Journal of Drug Delivery Science and Technology, vol.87, 2023 (SCI-Expanded) identifier

  • Publication Type: Article / Article
  • Volume: 87
  • Publication Date: 2023
  • Doi Number: 10.1016/j.jddst.2023.104772
  • Journal Name: Journal of Drug Delivery Science and Technology
  • Journal Indexes: Science Citation Index Expanded (SCI-EXPANDED), Scopus, Biotechnology Research Abstracts, EMBASE
  • Keywords: Equilibrium solubility, Hexahydroquinoline, Hypertension, Nanocrystals, Nanosuspension, Permeability
  • Hacettepe University Affiliated: Yes


M3, a condensed 1,4-dihydropyridine (DHP) derivative, targets both L- and T-type calcium channels and therefore, stands as a promising antihypertensive drug candidate. This study aims to improve the poor solubility of M3 using nanocrystal technology (a combination of precipitation and ultrasonication methods) to enhance its oral bioavailability. Pre-formulation studies were performed and M3 nanosuspensions were prepared using different stabilizers (polyvinyl pyrrolidone K30, polyvinyl alcohol, SoluPlus®) and surfactants (poloxamer 188, poloxamer 407, sodium deoxycholate, sodium lauryl sulfate) at different concentrations (0.05, 0.1, 0.5, 1.0, 2.0%, w/v).
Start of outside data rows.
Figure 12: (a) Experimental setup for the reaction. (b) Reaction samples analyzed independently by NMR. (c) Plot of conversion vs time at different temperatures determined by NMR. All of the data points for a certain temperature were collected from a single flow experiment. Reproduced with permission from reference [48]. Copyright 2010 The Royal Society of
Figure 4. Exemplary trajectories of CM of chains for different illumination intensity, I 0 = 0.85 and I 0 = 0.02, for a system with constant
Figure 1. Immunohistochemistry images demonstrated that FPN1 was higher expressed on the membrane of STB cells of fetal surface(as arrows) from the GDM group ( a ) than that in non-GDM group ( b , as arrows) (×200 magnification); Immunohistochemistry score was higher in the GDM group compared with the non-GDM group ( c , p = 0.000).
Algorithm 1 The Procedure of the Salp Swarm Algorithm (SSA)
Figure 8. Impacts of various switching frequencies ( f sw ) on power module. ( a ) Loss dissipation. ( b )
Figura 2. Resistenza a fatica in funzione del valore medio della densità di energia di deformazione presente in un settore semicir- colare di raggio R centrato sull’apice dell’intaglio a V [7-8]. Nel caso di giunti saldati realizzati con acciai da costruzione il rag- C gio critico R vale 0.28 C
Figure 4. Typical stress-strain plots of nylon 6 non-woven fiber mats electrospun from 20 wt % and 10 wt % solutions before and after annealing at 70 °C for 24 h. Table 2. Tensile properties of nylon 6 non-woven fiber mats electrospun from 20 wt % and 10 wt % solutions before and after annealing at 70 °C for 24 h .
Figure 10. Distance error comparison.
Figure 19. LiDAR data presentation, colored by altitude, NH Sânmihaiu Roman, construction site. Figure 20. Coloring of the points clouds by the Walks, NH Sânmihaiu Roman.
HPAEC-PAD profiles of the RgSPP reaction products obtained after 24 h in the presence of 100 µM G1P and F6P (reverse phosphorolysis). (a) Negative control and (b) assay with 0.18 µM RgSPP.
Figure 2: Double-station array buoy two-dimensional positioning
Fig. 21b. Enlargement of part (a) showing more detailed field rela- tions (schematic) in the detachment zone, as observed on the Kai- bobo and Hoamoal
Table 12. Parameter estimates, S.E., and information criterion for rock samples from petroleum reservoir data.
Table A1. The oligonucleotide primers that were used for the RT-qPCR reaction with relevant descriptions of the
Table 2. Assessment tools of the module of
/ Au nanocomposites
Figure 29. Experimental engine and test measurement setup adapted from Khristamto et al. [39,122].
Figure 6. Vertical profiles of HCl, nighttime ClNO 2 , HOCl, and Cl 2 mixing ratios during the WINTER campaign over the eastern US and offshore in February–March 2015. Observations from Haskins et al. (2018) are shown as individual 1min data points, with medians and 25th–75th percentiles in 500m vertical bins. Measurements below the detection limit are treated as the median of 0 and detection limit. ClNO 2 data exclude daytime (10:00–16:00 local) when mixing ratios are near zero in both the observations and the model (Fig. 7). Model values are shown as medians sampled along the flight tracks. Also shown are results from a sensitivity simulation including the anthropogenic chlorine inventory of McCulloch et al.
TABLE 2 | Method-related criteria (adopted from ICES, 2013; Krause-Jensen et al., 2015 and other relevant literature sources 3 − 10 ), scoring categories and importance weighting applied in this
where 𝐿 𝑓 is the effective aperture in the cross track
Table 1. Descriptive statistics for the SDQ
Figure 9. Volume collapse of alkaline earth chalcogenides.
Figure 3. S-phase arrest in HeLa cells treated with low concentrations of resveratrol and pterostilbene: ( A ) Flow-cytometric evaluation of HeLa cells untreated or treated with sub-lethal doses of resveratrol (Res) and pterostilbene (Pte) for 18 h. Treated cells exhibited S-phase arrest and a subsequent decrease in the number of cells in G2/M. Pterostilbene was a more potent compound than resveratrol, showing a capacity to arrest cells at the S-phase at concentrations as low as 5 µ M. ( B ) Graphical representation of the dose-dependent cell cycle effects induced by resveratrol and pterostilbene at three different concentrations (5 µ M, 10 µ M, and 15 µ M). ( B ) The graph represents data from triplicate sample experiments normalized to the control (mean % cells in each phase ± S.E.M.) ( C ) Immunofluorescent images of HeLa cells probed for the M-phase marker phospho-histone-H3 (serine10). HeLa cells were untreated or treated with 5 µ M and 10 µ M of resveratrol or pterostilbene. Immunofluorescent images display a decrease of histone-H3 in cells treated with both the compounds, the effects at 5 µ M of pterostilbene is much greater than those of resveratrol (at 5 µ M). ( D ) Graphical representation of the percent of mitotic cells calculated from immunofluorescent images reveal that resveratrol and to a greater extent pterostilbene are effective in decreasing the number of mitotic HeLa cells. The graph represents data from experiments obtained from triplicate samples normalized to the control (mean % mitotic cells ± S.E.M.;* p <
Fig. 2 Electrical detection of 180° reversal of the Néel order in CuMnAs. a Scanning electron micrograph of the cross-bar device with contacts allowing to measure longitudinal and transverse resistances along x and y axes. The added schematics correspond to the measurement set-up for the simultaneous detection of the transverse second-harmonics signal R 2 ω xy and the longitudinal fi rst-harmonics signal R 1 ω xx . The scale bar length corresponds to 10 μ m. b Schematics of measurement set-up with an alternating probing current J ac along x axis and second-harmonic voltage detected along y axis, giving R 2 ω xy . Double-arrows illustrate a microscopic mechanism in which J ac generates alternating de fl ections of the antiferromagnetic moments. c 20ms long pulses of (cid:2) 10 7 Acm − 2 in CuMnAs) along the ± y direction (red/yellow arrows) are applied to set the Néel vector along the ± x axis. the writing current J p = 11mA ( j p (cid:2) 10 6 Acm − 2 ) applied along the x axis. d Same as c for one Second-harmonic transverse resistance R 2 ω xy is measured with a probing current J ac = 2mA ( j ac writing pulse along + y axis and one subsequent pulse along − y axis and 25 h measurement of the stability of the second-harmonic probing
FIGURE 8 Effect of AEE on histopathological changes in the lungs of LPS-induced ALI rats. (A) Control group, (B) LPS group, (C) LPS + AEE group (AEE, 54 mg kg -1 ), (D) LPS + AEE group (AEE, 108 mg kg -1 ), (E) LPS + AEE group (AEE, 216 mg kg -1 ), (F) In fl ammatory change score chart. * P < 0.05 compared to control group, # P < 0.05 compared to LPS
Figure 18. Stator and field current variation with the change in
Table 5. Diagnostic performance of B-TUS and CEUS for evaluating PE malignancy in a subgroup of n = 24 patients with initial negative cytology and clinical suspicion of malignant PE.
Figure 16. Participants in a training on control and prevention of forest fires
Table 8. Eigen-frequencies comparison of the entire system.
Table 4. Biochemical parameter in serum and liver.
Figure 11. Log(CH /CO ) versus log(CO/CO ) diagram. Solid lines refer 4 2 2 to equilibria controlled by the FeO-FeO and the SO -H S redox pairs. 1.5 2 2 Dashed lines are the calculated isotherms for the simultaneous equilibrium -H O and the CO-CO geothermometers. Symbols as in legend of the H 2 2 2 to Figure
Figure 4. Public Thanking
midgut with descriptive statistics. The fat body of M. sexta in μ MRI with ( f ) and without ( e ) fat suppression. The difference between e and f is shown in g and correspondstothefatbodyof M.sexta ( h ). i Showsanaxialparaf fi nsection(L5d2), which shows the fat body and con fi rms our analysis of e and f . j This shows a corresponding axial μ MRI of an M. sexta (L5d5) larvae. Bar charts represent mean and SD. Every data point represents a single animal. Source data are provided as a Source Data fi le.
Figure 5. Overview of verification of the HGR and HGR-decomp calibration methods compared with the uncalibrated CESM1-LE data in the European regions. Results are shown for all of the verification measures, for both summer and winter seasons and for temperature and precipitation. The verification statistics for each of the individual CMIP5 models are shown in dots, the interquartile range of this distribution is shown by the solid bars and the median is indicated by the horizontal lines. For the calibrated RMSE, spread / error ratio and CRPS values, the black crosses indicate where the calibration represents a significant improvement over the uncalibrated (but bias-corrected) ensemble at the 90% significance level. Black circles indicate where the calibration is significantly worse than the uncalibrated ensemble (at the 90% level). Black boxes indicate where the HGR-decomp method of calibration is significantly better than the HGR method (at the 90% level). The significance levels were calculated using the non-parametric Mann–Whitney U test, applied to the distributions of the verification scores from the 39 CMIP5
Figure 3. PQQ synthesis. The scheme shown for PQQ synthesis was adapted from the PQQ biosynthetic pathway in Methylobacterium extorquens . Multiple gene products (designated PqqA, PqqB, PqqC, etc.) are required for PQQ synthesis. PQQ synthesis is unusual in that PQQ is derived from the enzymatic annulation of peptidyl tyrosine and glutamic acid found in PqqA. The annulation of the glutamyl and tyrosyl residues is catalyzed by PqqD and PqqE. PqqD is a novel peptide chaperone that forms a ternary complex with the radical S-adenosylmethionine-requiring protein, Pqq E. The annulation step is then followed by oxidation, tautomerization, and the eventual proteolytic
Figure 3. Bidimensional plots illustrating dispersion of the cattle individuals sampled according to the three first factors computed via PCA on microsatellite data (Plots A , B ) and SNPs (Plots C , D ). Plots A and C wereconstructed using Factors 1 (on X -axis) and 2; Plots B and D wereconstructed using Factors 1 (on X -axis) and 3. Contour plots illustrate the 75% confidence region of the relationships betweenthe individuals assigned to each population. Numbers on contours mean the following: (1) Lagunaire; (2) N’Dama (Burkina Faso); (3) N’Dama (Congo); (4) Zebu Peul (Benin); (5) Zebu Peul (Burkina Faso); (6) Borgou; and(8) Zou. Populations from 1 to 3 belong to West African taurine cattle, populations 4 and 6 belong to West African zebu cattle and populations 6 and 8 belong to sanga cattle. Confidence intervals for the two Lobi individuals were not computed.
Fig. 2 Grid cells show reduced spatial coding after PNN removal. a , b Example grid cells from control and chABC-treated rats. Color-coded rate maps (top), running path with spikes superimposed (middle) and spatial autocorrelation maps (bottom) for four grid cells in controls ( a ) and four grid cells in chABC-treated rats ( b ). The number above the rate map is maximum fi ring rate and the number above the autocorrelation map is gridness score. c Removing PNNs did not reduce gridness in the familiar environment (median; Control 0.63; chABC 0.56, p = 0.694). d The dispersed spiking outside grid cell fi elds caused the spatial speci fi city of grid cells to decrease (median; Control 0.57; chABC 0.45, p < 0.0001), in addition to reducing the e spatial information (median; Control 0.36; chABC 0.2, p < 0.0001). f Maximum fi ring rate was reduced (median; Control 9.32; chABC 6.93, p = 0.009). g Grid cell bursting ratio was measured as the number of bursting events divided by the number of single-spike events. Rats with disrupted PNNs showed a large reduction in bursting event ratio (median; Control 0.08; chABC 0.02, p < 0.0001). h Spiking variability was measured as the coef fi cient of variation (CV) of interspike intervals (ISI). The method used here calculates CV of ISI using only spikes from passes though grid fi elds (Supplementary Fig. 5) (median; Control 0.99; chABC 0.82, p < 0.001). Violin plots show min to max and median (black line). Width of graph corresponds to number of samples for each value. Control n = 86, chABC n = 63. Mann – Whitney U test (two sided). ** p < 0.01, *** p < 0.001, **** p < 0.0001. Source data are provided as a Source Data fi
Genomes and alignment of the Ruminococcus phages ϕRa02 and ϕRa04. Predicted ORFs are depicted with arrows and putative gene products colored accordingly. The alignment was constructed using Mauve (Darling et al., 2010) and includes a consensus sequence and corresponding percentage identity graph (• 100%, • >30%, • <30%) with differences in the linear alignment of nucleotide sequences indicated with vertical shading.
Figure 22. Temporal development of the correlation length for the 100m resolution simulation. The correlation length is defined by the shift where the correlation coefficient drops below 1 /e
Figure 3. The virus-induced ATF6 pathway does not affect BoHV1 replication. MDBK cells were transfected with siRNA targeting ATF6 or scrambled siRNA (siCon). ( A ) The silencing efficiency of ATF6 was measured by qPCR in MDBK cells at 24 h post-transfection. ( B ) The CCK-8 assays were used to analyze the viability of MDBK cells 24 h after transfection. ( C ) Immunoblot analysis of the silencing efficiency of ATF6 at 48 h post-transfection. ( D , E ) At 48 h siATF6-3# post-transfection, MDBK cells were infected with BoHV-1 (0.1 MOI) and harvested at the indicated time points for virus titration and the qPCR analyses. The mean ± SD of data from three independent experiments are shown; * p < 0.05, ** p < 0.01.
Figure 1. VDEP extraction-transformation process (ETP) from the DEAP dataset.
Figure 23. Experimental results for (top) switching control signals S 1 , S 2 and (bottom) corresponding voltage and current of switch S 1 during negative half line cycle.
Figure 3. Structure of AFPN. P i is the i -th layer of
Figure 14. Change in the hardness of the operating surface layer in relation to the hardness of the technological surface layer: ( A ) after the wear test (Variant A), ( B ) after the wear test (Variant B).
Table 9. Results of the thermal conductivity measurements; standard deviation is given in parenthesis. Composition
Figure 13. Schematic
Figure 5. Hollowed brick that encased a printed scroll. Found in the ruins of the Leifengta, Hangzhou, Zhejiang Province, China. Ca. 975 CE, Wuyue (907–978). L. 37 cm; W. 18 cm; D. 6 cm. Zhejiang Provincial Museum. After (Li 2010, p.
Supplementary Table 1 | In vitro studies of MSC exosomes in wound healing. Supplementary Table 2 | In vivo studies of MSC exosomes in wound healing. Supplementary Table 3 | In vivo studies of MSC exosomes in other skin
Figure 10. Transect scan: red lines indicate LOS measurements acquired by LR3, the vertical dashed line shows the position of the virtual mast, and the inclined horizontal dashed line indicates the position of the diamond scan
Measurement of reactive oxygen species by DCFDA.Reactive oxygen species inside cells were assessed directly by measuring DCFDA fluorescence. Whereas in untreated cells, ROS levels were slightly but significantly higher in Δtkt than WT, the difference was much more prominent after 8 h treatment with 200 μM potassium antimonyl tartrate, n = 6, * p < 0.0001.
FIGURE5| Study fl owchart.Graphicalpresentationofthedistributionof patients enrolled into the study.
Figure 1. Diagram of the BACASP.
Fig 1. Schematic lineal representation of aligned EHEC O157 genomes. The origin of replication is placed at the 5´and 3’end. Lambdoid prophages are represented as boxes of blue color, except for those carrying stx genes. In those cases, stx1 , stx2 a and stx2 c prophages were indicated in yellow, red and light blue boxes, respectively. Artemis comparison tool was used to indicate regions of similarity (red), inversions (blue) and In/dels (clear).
The optimum nanosuspension formulation was freeze-dried using different cryoprotectants (mannitol, trehalose, glucose, sucrose, dextran) at different ratios (1.25, 2.5, 5.0%, w/v). It was determined that the most suitable cryoprotectant and ratio was 5.0% trehalose, resulting in nanocrystals with a size of 320.2 ± 15.3 nm and a zeta potential of −27.4 ± 0.1 mV. The physicochemical properties of M3, poloxamer 188, physical mixture and freeze-dried nanocrystals were evaluated by XRD, DSC and FT-IR analyses. Characterization studies showed amorphization of M3 in the freeze-dried nanocrystals prepared with poloxamer 188. The result of equilibrium solubility and permeability studies results indicated that M3 could be a BCS class 4 compound. Cell culture studies using Caco-2 cells showed that M3 had no significant toxic effect on the cells and had a Papp value of 2.2 × 10−7 cm/s. Compared to coarse M3 powder freeze-dried M3 nanocrystals showed a 200-fold increase in solubility and a 28.6-fold increase in apparent permeability. The cytotoxic effect of M3 was also reduced by using poloxamers as stabilizers in the formulation. M3 nanosuspensions were found to be a promising candidate for the oral administration of M3 for the potential treatment of hypertension due to the increase in solubility and permeability which could enhance its oral bioavailability.